Die Anerkennung der Schuld von Bischimbaev an der Tötung der Ehefrau und seine Verurteilung zu einer 24jährigen Haftstrafe werden in Kasachstan unterschiedlich aufgenommen. Anhänger einer härteren Linie halten das Urteil für zu milde und verlangen eine lebenslängliche Haftstrafe. Insgesamt aber hat die Öffentlichkeit mit Genugtuung die Bestrafung für den früheren Staatsbeamten aufgenommen, da bei einer so großen Aufmerksamkeit für den Fall seitens der Presse in den nächsten Jahren nicht mit einer Abschwächung des Urteils zu rechnen ist. Und der Verteilte wird garantiert zehn und mehr Jahre im Gefängnis verbringen.

Dank dem Bischimbaev-Fall haben sich in Kasachstan in den letzten sechs Monaten wesentliche Veränderungen vollzogen. Erstens vermochte die Öffentlichkeit der Republik dank ihrer beispiellosen Aktivitäten den gewohnten Verlauf der gerichtlichen Untersuchungen von Fällen gegen frühere und amtierende hochrangige Staatsbeamte ändern. Üblicherweise war die Staatsmaschinerie bestrebt gewesen, still und leise derartige Fälle zu behandeln, wobei man sich auf minimale Strafen beschränkte. Jetzt hat aber ein Staatsbeamter eine Bestrafung entsprechend der ganzen Gesetzesstrenge erhalten.

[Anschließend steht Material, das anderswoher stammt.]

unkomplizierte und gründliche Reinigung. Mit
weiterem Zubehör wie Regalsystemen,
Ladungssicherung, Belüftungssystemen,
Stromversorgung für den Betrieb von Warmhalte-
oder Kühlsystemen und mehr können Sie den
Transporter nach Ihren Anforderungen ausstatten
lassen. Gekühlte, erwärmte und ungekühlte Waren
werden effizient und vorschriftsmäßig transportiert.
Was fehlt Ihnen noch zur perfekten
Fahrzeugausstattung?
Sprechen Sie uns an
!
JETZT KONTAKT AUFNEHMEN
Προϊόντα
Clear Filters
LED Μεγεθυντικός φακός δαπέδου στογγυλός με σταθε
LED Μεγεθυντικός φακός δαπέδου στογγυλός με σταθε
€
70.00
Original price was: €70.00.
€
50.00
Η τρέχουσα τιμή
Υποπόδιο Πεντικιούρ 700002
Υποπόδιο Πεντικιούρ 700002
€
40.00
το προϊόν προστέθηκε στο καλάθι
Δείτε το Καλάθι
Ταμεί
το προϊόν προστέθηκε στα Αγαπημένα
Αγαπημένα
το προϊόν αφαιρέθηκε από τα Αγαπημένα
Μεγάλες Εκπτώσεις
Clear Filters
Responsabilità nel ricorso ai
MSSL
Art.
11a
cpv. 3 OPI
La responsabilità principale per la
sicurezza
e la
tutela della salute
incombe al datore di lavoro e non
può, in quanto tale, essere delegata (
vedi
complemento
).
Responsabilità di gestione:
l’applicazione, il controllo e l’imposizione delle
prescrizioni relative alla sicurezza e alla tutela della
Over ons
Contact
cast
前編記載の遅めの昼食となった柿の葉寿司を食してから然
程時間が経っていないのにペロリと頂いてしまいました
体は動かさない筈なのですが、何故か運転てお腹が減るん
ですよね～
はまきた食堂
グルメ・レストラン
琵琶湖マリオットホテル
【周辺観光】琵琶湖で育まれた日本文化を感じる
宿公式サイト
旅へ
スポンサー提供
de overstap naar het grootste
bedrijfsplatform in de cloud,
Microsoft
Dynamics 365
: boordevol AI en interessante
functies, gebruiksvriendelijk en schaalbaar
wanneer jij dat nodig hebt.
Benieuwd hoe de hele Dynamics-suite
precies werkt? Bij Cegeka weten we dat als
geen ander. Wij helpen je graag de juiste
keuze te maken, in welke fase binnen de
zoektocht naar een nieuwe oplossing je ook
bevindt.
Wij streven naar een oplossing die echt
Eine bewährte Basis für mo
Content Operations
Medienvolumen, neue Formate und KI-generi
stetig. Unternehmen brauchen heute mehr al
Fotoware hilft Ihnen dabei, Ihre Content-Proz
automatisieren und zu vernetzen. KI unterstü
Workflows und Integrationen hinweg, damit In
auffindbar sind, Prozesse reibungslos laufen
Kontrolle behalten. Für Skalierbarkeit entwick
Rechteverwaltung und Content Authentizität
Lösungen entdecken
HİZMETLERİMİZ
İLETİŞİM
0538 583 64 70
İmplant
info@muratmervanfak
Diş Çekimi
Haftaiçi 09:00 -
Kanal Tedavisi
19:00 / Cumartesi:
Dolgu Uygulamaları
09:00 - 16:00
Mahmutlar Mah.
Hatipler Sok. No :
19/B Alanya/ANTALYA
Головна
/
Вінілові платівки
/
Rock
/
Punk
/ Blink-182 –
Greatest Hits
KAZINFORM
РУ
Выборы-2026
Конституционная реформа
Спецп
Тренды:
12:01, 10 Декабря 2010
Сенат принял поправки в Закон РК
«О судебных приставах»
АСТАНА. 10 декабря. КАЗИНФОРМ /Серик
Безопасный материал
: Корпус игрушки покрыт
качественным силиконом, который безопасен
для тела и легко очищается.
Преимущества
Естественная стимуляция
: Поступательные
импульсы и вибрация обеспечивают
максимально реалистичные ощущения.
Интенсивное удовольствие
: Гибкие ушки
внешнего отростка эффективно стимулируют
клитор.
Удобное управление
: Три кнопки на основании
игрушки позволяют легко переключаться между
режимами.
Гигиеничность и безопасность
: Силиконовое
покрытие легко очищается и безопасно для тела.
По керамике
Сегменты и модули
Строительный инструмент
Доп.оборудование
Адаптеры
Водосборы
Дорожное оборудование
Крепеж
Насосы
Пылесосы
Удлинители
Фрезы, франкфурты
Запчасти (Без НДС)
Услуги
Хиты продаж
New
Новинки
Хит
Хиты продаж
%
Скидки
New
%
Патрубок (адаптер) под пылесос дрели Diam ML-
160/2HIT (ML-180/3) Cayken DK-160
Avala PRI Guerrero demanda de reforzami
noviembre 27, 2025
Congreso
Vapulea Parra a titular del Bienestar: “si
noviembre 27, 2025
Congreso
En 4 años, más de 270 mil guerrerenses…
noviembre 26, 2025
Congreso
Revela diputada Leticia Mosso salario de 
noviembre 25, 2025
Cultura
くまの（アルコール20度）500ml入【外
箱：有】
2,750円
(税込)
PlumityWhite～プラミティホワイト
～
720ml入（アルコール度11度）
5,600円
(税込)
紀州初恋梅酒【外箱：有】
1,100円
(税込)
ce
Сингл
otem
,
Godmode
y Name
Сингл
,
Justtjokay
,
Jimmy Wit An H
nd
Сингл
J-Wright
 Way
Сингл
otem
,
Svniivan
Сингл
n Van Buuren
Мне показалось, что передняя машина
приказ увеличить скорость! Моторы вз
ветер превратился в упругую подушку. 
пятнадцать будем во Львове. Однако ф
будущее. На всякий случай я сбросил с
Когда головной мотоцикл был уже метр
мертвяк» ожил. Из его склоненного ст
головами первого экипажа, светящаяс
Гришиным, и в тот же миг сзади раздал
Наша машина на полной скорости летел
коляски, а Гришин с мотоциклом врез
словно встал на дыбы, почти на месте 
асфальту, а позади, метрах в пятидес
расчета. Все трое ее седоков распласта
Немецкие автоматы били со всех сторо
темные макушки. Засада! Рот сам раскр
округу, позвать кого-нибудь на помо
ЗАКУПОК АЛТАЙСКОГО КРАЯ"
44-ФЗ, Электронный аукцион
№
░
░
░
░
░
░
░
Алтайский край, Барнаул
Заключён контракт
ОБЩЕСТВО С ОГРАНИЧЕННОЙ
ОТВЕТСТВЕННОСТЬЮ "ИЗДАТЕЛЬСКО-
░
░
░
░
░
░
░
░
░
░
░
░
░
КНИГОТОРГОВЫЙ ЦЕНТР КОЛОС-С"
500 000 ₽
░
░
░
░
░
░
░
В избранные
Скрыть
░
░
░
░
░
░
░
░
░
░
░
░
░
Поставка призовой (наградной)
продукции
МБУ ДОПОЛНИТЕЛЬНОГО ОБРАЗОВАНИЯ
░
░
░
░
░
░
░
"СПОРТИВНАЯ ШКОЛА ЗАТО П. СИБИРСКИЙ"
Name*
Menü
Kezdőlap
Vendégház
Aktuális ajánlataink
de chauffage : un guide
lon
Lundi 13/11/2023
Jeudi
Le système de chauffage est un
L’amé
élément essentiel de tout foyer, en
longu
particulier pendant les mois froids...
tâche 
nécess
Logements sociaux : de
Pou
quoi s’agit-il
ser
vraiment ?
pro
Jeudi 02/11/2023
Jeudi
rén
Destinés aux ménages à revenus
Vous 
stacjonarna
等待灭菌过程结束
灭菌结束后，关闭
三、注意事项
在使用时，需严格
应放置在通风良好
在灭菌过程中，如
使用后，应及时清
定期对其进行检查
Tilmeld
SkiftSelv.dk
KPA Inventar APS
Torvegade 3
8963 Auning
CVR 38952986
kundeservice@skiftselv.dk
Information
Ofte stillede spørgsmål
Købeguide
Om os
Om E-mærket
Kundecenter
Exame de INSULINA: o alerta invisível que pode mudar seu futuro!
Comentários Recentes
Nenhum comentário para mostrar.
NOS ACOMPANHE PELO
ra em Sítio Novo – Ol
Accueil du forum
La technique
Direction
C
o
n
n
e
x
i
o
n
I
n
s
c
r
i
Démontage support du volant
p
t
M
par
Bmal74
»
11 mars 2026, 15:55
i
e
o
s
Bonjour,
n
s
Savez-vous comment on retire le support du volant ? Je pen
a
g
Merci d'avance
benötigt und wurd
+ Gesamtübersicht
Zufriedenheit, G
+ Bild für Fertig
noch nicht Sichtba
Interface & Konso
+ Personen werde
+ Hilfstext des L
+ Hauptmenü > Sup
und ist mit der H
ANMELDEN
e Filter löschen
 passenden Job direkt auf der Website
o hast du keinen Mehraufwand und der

Zweitens sind nach dem Tod von Nukenova die Lage und die Sicherheit der Frauen in der Familie zu einem der vorrangigen Schwerpunkte für die Arbeit von Journalisten, Vertretern des öffentlichen Lebens und der Menschenrechtler geworden. Dank solch einer öffentlichen Beachtung, aber auch der Verschärfung der entsprechenden Gesetzgebung gelingt es bereits, hunderte Frauen in der Republik vor häuslicher Gewalt zu retten. Mehr noch, im ganzen Land haben die Frauen begonnen, öffentlich über die Gewalt seitens der Ehemänner zu sprechen, wobei sie damit rechnen, auf der damit ausgelösten Welle öffentlicher Reaktionen einen Schutz und Gerechtigkeit zu erreichen. Drittens hat dank der offenen und detaillierten Untersuchung des so spektakulären Falls in Kasachstan das Vertrauen gegenüber dem Gerichtssystem und der Arbeit der Rechtsschutzorgane zugenommen.